→ **TASK BRIEF**: Write out the records as a numbered list, from the first line through the line that contains "picture [121, 848, 1119, 1446]", skipping any blank lines.

· · · · ·

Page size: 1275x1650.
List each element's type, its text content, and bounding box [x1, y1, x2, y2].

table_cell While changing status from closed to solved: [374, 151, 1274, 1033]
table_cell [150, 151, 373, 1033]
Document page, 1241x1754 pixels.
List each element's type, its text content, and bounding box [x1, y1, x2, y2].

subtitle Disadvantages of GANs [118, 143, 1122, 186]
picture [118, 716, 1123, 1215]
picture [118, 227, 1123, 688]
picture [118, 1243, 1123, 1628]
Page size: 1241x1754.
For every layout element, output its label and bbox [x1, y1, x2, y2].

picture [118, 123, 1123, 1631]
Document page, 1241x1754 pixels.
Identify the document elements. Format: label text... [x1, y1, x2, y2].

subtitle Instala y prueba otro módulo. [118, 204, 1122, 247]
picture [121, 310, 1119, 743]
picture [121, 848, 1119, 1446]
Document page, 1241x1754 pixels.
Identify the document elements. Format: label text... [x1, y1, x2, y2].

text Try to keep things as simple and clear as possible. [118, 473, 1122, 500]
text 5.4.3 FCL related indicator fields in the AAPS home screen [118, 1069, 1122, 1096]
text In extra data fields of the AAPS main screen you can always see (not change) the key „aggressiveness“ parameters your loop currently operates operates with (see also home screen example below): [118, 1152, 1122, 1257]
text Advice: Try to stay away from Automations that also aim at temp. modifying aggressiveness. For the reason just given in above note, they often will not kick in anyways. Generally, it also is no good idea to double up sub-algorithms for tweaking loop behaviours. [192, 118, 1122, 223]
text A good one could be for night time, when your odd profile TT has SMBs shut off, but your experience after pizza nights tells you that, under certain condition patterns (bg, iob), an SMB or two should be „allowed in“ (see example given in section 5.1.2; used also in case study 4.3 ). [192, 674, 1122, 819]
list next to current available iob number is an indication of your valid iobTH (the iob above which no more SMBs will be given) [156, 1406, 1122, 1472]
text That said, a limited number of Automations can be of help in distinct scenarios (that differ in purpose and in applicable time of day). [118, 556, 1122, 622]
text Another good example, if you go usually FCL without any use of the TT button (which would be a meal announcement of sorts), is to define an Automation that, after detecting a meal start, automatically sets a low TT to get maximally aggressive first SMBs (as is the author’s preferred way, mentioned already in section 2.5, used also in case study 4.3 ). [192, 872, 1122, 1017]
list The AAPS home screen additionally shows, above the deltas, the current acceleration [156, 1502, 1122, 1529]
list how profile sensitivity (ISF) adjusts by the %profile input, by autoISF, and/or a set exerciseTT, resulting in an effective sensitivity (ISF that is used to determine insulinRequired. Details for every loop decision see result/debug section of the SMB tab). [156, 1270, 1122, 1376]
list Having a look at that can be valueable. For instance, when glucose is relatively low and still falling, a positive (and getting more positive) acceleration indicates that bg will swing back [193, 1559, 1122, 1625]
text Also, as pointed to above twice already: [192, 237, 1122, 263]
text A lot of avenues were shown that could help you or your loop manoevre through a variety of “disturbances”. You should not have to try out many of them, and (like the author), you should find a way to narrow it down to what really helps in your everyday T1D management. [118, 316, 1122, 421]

· · · · ·

→ **ANSWER TO THIS TASK**:
1. Page size: 1275x1650.
2. List each element's type, its text content, and bounding box [x1, y1, x2, y2].
3. table_cell While changing status from closed to solved: [374, 151, 1274, 1033]
4. table_cell [150, 151, 373, 1033]
5. Document page, 1241x1754 pixels.
6. List each element's type, its text content, and bounding box [x1, y1, x2, y2].
7. subtitle Disadvantages of GANs [118, 143, 1122, 186]
8. picture [118, 716, 1123, 1215]
9. picture [118, 227, 1123, 688]
10. picture [118, 1243, 1123, 1628]
11. Page size: 1241x1754.
12. For every layout element, output its label and bbox [x1, y1, x2, y2].
13. picture [118, 123, 1123, 1631]
14. Document page, 1241x1754 pixels.
15. Identify the document elements. Format: label text... [x1, y1, x2, y2].
16. subtitle Instala y prueba otro módulo. [118, 204, 1122, 247]
17. picture [121, 310, 1119, 743]
18. picture [121, 848, 1119, 1446]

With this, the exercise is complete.